Jeannette Lofas, the president of the New York based Stepfamily Foundation and my mentor, hopes that Obama will support federal funding to measure the impact of divorce and remarriage on American life which the Bush Administration didn't want to address. "No research is adequately measuring stepfamily life in America," she says. "In stepfamily life, children reside in one house and visit another. This impacts the economics of both households as well as the family relationships."

Perhaps now a discussion could take place on tax breaks for these families, since a dependent is usually claimed by only one household.

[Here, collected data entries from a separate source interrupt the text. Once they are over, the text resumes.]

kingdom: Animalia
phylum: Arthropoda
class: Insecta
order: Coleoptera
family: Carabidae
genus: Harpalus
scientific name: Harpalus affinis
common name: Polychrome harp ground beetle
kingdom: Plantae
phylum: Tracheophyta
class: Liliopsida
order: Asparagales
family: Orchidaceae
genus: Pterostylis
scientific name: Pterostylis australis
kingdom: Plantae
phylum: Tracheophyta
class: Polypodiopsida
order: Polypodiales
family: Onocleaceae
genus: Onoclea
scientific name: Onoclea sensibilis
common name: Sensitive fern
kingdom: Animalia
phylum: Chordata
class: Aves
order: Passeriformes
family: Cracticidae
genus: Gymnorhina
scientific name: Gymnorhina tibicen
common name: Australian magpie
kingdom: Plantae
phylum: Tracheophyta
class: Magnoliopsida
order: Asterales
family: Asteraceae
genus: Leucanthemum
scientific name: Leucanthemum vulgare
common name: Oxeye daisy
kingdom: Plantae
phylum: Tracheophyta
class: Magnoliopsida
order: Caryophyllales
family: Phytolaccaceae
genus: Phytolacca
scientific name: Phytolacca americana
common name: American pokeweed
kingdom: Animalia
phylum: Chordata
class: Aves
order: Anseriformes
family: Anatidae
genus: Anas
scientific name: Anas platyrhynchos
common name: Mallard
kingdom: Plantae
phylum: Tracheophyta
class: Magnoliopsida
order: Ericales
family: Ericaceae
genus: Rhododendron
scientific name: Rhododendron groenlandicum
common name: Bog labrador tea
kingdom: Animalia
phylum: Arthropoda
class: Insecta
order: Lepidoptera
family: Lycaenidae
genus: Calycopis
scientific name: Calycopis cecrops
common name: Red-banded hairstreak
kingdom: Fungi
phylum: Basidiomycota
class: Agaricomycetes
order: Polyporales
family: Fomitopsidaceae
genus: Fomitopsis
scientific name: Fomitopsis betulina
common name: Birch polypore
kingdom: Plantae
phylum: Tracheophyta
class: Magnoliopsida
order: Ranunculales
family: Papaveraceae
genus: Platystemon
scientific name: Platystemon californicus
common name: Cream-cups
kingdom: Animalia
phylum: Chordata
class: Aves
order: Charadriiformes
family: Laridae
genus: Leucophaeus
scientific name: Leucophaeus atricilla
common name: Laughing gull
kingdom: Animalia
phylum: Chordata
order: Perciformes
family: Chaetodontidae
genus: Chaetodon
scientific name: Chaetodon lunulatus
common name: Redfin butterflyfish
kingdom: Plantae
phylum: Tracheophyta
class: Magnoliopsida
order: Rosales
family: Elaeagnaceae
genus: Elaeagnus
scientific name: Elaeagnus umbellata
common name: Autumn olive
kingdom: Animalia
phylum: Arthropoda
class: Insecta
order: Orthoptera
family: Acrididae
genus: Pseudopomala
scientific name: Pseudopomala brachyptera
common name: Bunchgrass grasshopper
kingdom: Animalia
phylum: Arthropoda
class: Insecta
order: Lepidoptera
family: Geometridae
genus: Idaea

From experience, I know that a divorced household is like living in two countries, with two different sets of traditions, rules, and expectations. Brokering peace becomes a necessity. Therefore, a child of divorce will be more open to different opinions and may not be as rigid in his/her thinking. Gerald Ford understood intimately the concept of forgiveness and did pardon Richard Nixon despite public outcry.

However, being a child of divorce -- especially when the father is absent -- also creates a yearning. Yes, our parents teach us who we want to be and who we don't want to be. It also instills a desire for stability as well as a desire to be the agent of change.

So it is really no surprise that Obama picked a woman like Michelle as his wife. Michelle is the product of a stable, loving, two-parent household, and this must have been appealing to the young Barack, who was shuttled to different homes and also lived a long stretch with his maternal grandparents.

In a recent interview, Obama said, "A part of me was wondering what a strong, reassuring family life would look like ... while Michelle, in a way, wanted to break from that model. In a way only, because she's very attached to family values, but I think she sometimes sees in me a more adventurous way of life, more exotic, and in that respect, we're complementary."

"I think that in a certain way, I've tried all my life to fabricate a family through stories, memories, friends, or ideas. Michelle's family life was different, very stable with two parents, a stay-at-home mom, a brother, a dog, that kind of thing. They've lived in the same house all their lives. And I think that in a certain way we complement each other, we represent two common models of family life in this country. One very stable and strong, another that frees itself from the constraint of a traditional family, travels, separates, is very mobile," Obama said.

This blend, as he describes his relationship with his wife, gives me cause for optimism. Yes, the President and First Lady truly complement each other, and this fusion of experience will surely shape their policies and their approach in defining and inspiring American families.